The Crypto Fed claims to be the first legally sanctioned DAO in the United States. It is registered in Wyoming, which passed the first state law to formally recognize DAOs and exempt crypto tokens from state securities laws.
Last September, it notified the SEC that it would create two new cryptocurrencies for payments and governance in its internal economy, both of which would be distributed to the public before being bought, sold and traded.
But the SEC moved swiftly in November to block the token offering, claiming it was an illegal securities offering.
Fearful of being subject to SEC enforcement jurisdiction, decentralized startups are increasingly turning to private equity funds for funding, selling large amounts of tokens to large investors. As a result, VCs like A16z end up having more influence in decision-making in some cases.
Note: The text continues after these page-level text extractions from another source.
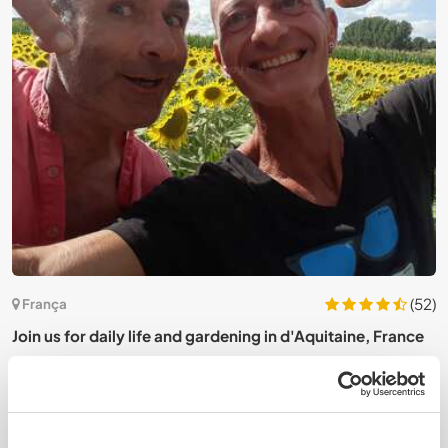
5)
(52)
França
Join us for daily life and gardening in d'Aquitaine, France
L
i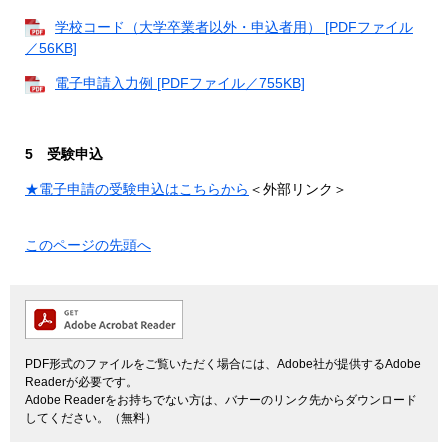
学校コード（大学卒業者以外・申込者用） [PDFファイル
／56KB]
電子申請入力例 [PDFファイル／755KB]
5 受験申込
★電子申請の受験申込はこちらから
＜外部リンク＞
このページの先頭へ
PDF形式のファイルをご覧いただく場合には、Adobe社が提供するAdobe
Readerが必要です。
Adobe Readerをお持ちでない方は、バナーのリンク先からダウンロード
してください。（無料）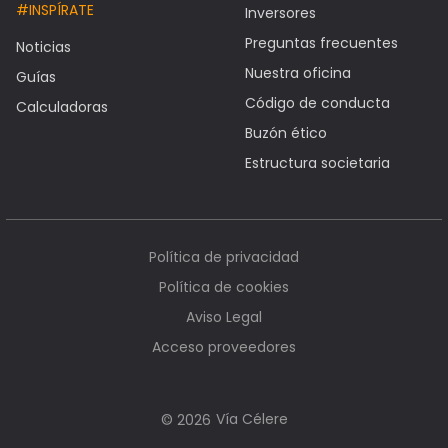
#INSPÍRATE
Inversores
Preguntas frecuentes
Noticias
Nuestra oficina
Guías
Código de conducta
Calculadoras
Buzón ético
Estructura societaria
Política de privacidad
Política de cookies
Aviso Legal
Acceso proveedores
Vía Célere
© 2026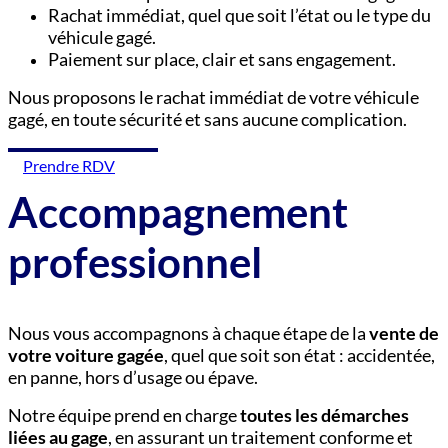
Rachat immédiat, quel que soit l’état ou le type du
véhicule gagé.
Paiement sur place, clair et sans engagement.
Nous proposons le rachat immédiat de votre véhicule
gagé, en toute sécurité et sans aucune complication.
Prendre RDV
Accompagnement
professionnel
Nous vous accompagnons à chaque étape de la
vente de
votre voiture gagée
, quel que soit son état : accidentée,
en panne, hors d’usage ou épave.
Notre équipe prend en charge
toutes les démarches
liées au gage
, en assurant un traitement conforme et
Encryption industry analyst Ryan Watkins has said that venture funds, founders, core team members and other insiders controlled nearly 50% of the Solana platform's token SOL when it was first issued, which gave them a lot of governance power in the DAO. .
This internal problem is also exacerbated by the generally low turnout of individual token holders, making it easy for large players to influence the outcome.
“The more centralized the token supply, the bigger the problem. That raises the question: Is this really a DAO? Or is it just a place where rich people decide everything?”
Watkins said some DAOs, realizing that running a truly decentralized entity can be difficult, are forming leadership councils to oversee certain key operations, which in turn are more akin to traditional corporate structures.
But it can also be a concern. Last summer, the DAO of decentralized cryptocurrency exchange Uniswap voted to form and support a lobbying group called the DeFi Education Fund, but when the new group sold millions of dollars worth of tokens earlier than promised, aroused strong opposition from the community.
Chris Blec, founder of DeFi Watch, a news website dedicated to promoting encryption transparency, said that insiders with large tokens such as investment agency A16z promoted the proposal.
“Essentially, they’re proposing and they vote on it, and it ends up being like a legitimate slush fund for them. The whole thing is for their corporate benefit.”
Miles Jennings, a lawyer for A16z, said the concerns about internal controls were legitimate.
"It's reasonable to be skeptical. We're still in the very early days."
He added that VCs based in the digital world are connected to the real world. "We need to follow the laws and regulations."